Make Testing Routine Inside of your Containerized Build
Testing is a non-negotiable pillar of any software development program, but it can become a bottleneck to deployment. DevOps Teams often mitigate the logjam with a less-than-comprehensive testing regime. For example, a combination of functional and unit testing on updates to an API may suffice to verify the CRUD functionality with a minimum passable integration to a locally spun up datasource. However, you can replicate all of the APIs’ dependencies and run an extensible suite of tests within a one-off docker-compose job with little overhead.
For this example, let’s imagine you are building a small Node app that reads and writes to MongoDB. It will be easy to represent the stack in a docker-compose file. Docker-compose files are YAML scripts that tell Docker what to inject into a Dockerfile build. In this case, we’re going to build a Node.js image in the Dockerfile and declare two services in our docker-compose.yml: the API service and a MondoDB instance. Save this docker-compose file and a Node.js Dockerfile to build it into an integration-test
subdirectory in the project repo.
You can now perform some sanity checks by running docker-compose against the integration-test
directory by running Postman actions against the local API and checking MongoDB on whichever port you exposed it to. More importantly, we’re just a few short files away from automatically testing the full integrated build. Create an index.js
file with your test scripts. Point your API calls and database operations at the names you gave your services in the docker-compose file and return results within the container. Lastly, create a shell script to manage the docker containers and output the test results. Now you can automatically trigger the tests in other CI/CD pipelines, version control them, and add more services or tests as the business logic evolves.

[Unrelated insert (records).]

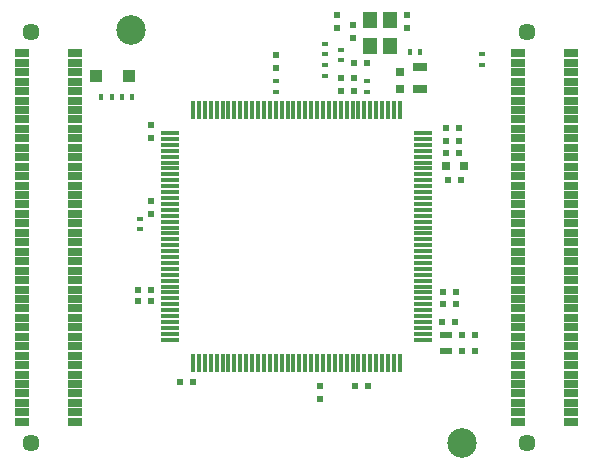
<source format=gbs>
G04 #@! TF.GenerationSoftware,KiCad,Pcbnew,(2017-02-19 revision a416f3a4e)-master*
G04 #@! TF.CreationDate,2017-03-09T22:42:25-08:00*
G04 #@! TF.ProjectId,Flight Computer,466C6967687420436F6D70757465722E,rev?*
G04 #@! TF.FileFunction,Soldermask,Bot*
G04 #@! TF.FilePolarity,Negative*
%FSLAX46Y46*%
G04 Gerber Fmt 4.6, Leading zero omitted, Abs format (unit mm)*
G04 Created by KiCad (PCBNEW (2017-02-19 revision a416f3a4e)-master) date 03/09/17 22:42:25*
%MOMM*%
%LPD*%
G01*
G04 APERTURE LIST*
%ADD10C,0.150000*%
%ADD11R,0.600000X0.400000*%
%ADD12R,0.600000X0.500000*%
%ADD13R,0.500000X0.600000*%
%ADD14R,0.400000X0.600000*%
%ADD15C,2.500000*%
%ADD16R,0.800000X0.750000*%
%ADD17R,0.750000X0.800000*%
%ADD18R,1.300000X0.700000*%
%ADD19R,1.200000X1.400000*%
%ADD20R,1.100000X0.600000*%
%ADD21R,1.100000X1.100000*%
%ADD22C,1.450000*%
%ADD23R,0.300000X1.550000*%
%ADD24R,1.550000X0.300000*%
G04 APERTURE END LIST*
D10*
D11*
X61750000Y-103500000D03*
X61750000Y-104400000D03*
D12*
X87650000Y-95800000D03*
X88750000Y-95800000D03*
D13*
X78400526Y-86249723D03*
X78400526Y-87349723D03*
D12*
X87850000Y-100250000D03*
X88950000Y-100250000D03*
D14*
X58450526Y-93199723D03*
X59350526Y-93199723D03*
X60200526Y-93199723D03*
X61100526Y-93199723D03*
D15*
X89000526Y-122499723D03*
X61000526Y-87499723D03*
D12*
X88750000Y-96900000D03*
X87650000Y-96900000D03*
X87650000Y-97900000D03*
X88750000Y-97900000D03*
X88500000Y-109750000D03*
X87400000Y-109750000D03*
D13*
X78750000Y-91550000D03*
X78750000Y-92650000D03*
X62650000Y-103100000D03*
X62650000Y-102000000D03*
D12*
X61550000Y-110500000D03*
X62650000Y-110500000D03*
X65150000Y-117350000D03*
X66250000Y-117350000D03*
X88500000Y-110750000D03*
X87400000Y-110750000D03*
D13*
X62650000Y-95550000D03*
X62650000Y-96650000D03*
D12*
X61550000Y-109500000D03*
X62650000Y-109500000D03*
X88450000Y-112250000D03*
X87350000Y-112250000D03*
D13*
X73250000Y-89650000D03*
X73250000Y-90750000D03*
X77000526Y-118800000D03*
X77000526Y-117700000D03*
X79850000Y-92650000D03*
X79850000Y-91550000D03*
D12*
X79950000Y-117650000D03*
X81050000Y-117650000D03*
D16*
X87650000Y-99000000D03*
X89150000Y-99000000D03*
D17*
X83750000Y-92550000D03*
X83750000Y-91050000D03*
D11*
X73250000Y-92750000D03*
X73250000Y-91850000D03*
X81000000Y-92750000D03*
X81000000Y-91850000D03*
D18*
X85500000Y-90650000D03*
X85500000Y-92550000D03*
D14*
X85500000Y-89350000D03*
X84600000Y-89350000D03*
D19*
X82950000Y-88850000D03*
X82950000Y-86650000D03*
X81250000Y-86650000D03*
X81250000Y-88850000D03*
D13*
X84400000Y-86250000D03*
X84400000Y-87350000D03*
X79800000Y-88199723D03*
X79800000Y-87099723D03*
D12*
X89008772Y-114714876D03*
X90108772Y-114714876D03*
X89008772Y-113314876D03*
X90108772Y-113314876D03*
D20*
X87658337Y-114739800D03*
X87658337Y-113339800D03*
D12*
X81000000Y-90300000D03*
X79900000Y-90300000D03*
D11*
X78750000Y-89200000D03*
X78750000Y-90100000D03*
X77400526Y-90499723D03*
X77400526Y-91399723D03*
X77400526Y-89599723D03*
X77400526Y-88699723D03*
D21*
X58000526Y-91399723D03*
X60800526Y-91399723D03*
D18*
X98250435Y-89500076D03*
X93750435Y-89500076D03*
X98250435Y-90300076D03*
X93750435Y-90300076D03*
X98250435Y-91100076D03*
X93750435Y-91100076D03*
X98250435Y-91900076D03*
X93750435Y-91900076D03*
X98250435Y-92700076D03*
X93750435Y-92700076D03*
X98250435Y-93500076D03*
X93750435Y-93500076D03*
X98250435Y-94300076D03*
X93750435Y-94300076D03*
X98250435Y-95100076D03*
X93750435Y-95100076D03*
X98250435Y-95900076D03*
X93750435Y-95900076D03*
X98250435Y-96700076D03*
X93750435Y-96700076D03*
X98250435Y-97500076D03*
X93750435Y-97500076D03*
X98250435Y-98300076D03*
X93750435Y-98300076D03*
X98250435Y-99100076D03*
X93750435Y-99100076D03*
X98250435Y-99900076D03*
X93750435Y-99900076D03*
X98250435Y-100700076D03*
X93750435Y-100700076D03*
X98250435Y-101500076D03*
X93750435Y-101500076D03*
X98250435Y-102300076D03*
X93750435Y-102300076D03*
X98250435Y-103100076D03*
X93750435Y-103100076D03*
X98250435Y-103900076D03*
X93750435Y-103900076D03*
X98250435Y-104700076D03*
X93750435Y-104700076D03*
X98250435Y-105500076D03*
X93750435Y-105500076D03*
X98250435Y-106300076D03*
X93750435Y-106300076D03*
X98250435Y-107100076D03*
X93750435Y-107100076D03*
X98250435Y-107900076D03*
X93750435Y-107900076D03*
X98250435Y-108700076D03*
X93750435Y-108700076D03*
X98250435Y-109500076D03*
X93750435Y-109500076D03*
X98250435Y-110300076D03*
X93750435Y-110300076D03*
X98250435Y-111100076D03*
X93750435Y-111100076D03*
X98250435Y-111900076D03*
X93750435Y-111900076D03*
X98250435Y-112700076D03*
X93750435Y-112700076D03*
X98250435Y-113500076D03*
X93750435Y-113500076D03*
X98250435Y-114300076D03*
X93750435Y-114300076D03*
X98250435Y-115100076D03*
X93750435Y-115100076D03*
X98250435Y-115900076D03*
X93750435Y-115900076D03*
X98250435Y-116700076D03*
X93750435Y-116700076D03*
X98250435Y-117500076D03*
X93750435Y-117500076D03*
X98250435Y-118300076D03*
X93750435Y-118300076D03*
X98250435Y-119100076D03*
X93750435Y-119100076D03*
X98250435Y-119900076D03*
X93750435Y-119900076D03*
X98250435Y-120700076D03*
X93750435Y-120700076D03*
D22*
X94500435Y-87700076D03*
X94500435Y-122500076D03*
D18*
X56250435Y-89500076D03*
X51750435Y-89500076D03*
X56250435Y-90300076D03*
X51750435Y-90300076D03*
X56250435Y-91100076D03*
X51750435Y-91100076D03*
X56250435Y-91900076D03*
X51750435Y-91900076D03*
X56250435Y-92700076D03*
X51750435Y-92700076D03*
X56250435Y-93500076D03*
X51750435Y-93500076D03*
X56250435Y-94300076D03*
X51750435Y-94300076D03*
X56250435Y-95100076D03*
X51750435Y-95100076D03*
X56250435Y-95900076D03*
X51750435Y-95900076D03*
X56250435Y-96700076D03*
X51750435Y-96700076D03*
X56250435Y-97500076D03*
X51750435Y-97500076D03*
X56250435Y-98300076D03*
X51750435Y-98300076D03*
X56250435Y-99100076D03*
X51750435Y-99100076D03*
X56250435Y-99900076D03*
X51750435Y-99900076D03*
X56250435Y-100700076D03*
X51750435Y-100700076D03*
X56250435Y-101500076D03*
X51750435Y-101500076D03*
X56250435Y-102300076D03*
X51750435Y-102300076D03*
X56250435Y-103100076D03*
X51750435Y-103100076D03*
X56250435Y-103900076D03*
X51750435Y-103900076D03*
X56250435Y-104700076D03*
X51750435Y-104700076D03*
X56250435Y-105500076D03*
X51750435Y-105500076D03*
X56250435Y-106300076D03*
X51750435Y-106300076D03*
X56250435Y-107100076D03*
X51750435Y-107100076D03*
X56250435Y-107900076D03*
X51750435Y-107900076D03*
X56250435Y-108700076D03*
X51750435Y-108700076D03*
X56250435Y-109500076D03*
X51750435Y-109500076D03*
X56250435Y-110300076D03*
X51750435Y-110300076D03*
X56250435Y-111100076D03*
X51750435Y-111100076D03*
X56250435Y-111900076D03*
X51750435Y-111900076D03*
X56250435Y-112700076D03*
X51750435Y-112700076D03*
X56250435Y-113500076D03*
X51750435Y-113500076D03*
X56250435Y-114300076D03*
X51750435Y-114300076D03*
X56250435Y-115100076D03*
X51750435Y-115100076D03*
X56250435Y-115900076D03*
X51750435Y-115900076D03*
X56250435Y-116700076D03*
X51750435Y-116700076D03*
X56250435Y-117500076D03*
X51750435Y-117500076D03*
X56250435Y-118300076D03*
X51750435Y-118300076D03*
X56250435Y-119100076D03*
X51750435Y-119100076D03*
X56250435Y-119900076D03*
X51750435Y-119900076D03*
X56250435Y-120700076D03*
X51750435Y-120700076D03*
D22*
X52500435Y-87700076D03*
X52500435Y-122500076D03*
D23*
X83750435Y-94300076D03*
X83250435Y-94300076D03*
X82750435Y-94300076D03*
X82250435Y-94300076D03*
X81750435Y-94300076D03*
X81250435Y-94300076D03*
X80750435Y-94300076D03*
X80250435Y-94300076D03*
X79750435Y-94300076D03*
X79250435Y-94300076D03*
X78750435Y-94300076D03*
X78250435Y-94300076D03*
X77750435Y-94300076D03*
X77250435Y-94300076D03*
X76750435Y-94300076D03*
X76250435Y-94300076D03*
X75750435Y-94300076D03*
X75250435Y-94300076D03*
X74750435Y-94300076D03*
X74250435Y-94300076D03*
X73750435Y-94300076D03*
X73250435Y-94300076D03*
X72750435Y-94300076D03*
X72250435Y-94300076D03*
X71750435Y-94300076D03*
X71250435Y-94300076D03*
X70750435Y-94300076D03*
X70250435Y-94300076D03*
X69750435Y-94300076D03*
X69250435Y-94300076D03*
X68750435Y-94300076D03*
X68250435Y-94300076D03*
X67750435Y-94300076D03*
X67250435Y-94300076D03*
X66750435Y-94300076D03*
X66250435Y-94300076D03*
D24*
X64300435Y-96250076D03*
X64300435Y-96750076D03*
X64300435Y-97250076D03*
X64300435Y-97750076D03*
X64300435Y-98250076D03*
X64300435Y-98750076D03*
X64300435Y-99250076D03*
X64300435Y-99750076D03*
X64300435Y-100250076D03*
X64300435Y-100750076D03*
X64300435Y-101250076D03*
X64300435Y-101750076D03*
X64300435Y-102250076D03*
X64300435Y-102750076D03*
X64300435Y-103250076D03*
X64300435Y-103750076D03*
X64300435Y-104250076D03*
X64300435Y-104750076D03*
X64300435Y-105250076D03*
X64300435Y-105750076D03*
X64300435Y-106250076D03*
X64300435Y-106750076D03*
X64300435Y-107250076D03*
X64300435Y-107750076D03*
X64300435Y-108250076D03*
X64300435Y-108750076D03*
X64300435Y-109250076D03*
X64300435Y-109750076D03*
X64300435Y-110250076D03*
X64300435Y-110750076D03*
X64300435Y-111250076D03*
X64300435Y-111750076D03*
X64300435Y-112250076D03*
X64300435Y-112750076D03*
X64300435Y-113250076D03*
X64300435Y-113750076D03*
D23*
X66250435Y-115700076D03*
X66750435Y-115700076D03*
X67250435Y-115700076D03*
X67750435Y-115700076D03*
X68250435Y-115700076D03*
X68750435Y-115700076D03*
X69250435Y-115700076D03*
X69750435Y-115700076D03*
X70250435Y-115700076D03*
X70750435Y-115700076D03*
X71250435Y-115700076D03*
X71750435Y-115700076D03*
X72250435Y-115700076D03*
X72750435Y-115700076D03*
X73250435Y-115700076D03*
X73750435Y-115700076D03*
X74250435Y-115700076D03*
X74750435Y-115700076D03*
X75250435Y-115700076D03*
X75750435Y-115700076D03*
X76250435Y-115700076D03*
X76750435Y-115700076D03*
X77250435Y-115700076D03*
X77750435Y-115700076D03*
X78250435Y-115700076D03*
X78750435Y-115700076D03*
X79250435Y-115700076D03*
X79750435Y-115700076D03*
X80250435Y-115700076D03*
X80750435Y-115700076D03*
X81250435Y-115700076D03*
X81750435Y-115700076D03*
X82250435Y-115700076D03*
X82750435Y-115700076D03*
X83250435Y-115700076D03*
X83750435Y-115700076D03*
D24*
X85700435Y-113750076D03*
X85700435Y-113250076D03*
X85700435Y-112750076D03*
X85700435Y-112250076D03*
X85700435Y-111750076D03*
X85700435Y-111250076D03*
X85700435Y-110750076D03*
X85700435Y-110250076D03*
X85700435Y-109750076D03*
X85700435Y-109250076D03*
X85700435Y-108750076D03*
X85700435Y-108250076D03*
X85700435Y-107750076D03*
X85700435Y-107250076D03*
X85700435Y-106750076D03*
X85700435Y-106250076D03*
X85700435Y-105750076D03*
X85700435Y-105250076D03*
X85700435Y-104750076D03*
X85700435Y-104250076D03*
X85700435Y-103750076D03*
X85700435Y-103250076D03*
X85700435Y-102750076D03*
X85700435Y-102250076D03*
X85700435Y-101750076D03*
X85700435Y-101250076D03*
X85700435Y-100750076D03*
X85700435Y-100250076D03*
X85700435Y-99750076D03*
X85700435Y-99250076D03*
X85700435Y-98750076D03*
X85700435Y-98250076D03*
X85700435Y-97750076D03*
X85700435Y-97250076D03*
X85700435Y-96750076D03*
X85700435Y-96250076D03*
D11*
X90700526Y-89549723D03*
X90700526Y-90449723D03*
M02*

</source>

Quickly Deploy Event-driven Workflows
As you can see, your workflows are more efficient when you build enough overhead to scale out event-triggered behavior. We’ve seen how dynamically orchestrating Docker builds from Jira can kick off extensible testing programs within Jenkins. A good optimization principle to consider now is iteration. Some of these integrations may work or falter for your needs. Being able to swap out and remap your services without turning off the pipelines keeps your DevOps workflows flowing.
Relay by Puppet seeks to manage that for you by automating modular event-driven workflows. If one integration stops meeting your needs, you can swap tools or reroute the workflow and automate your DevOps environment.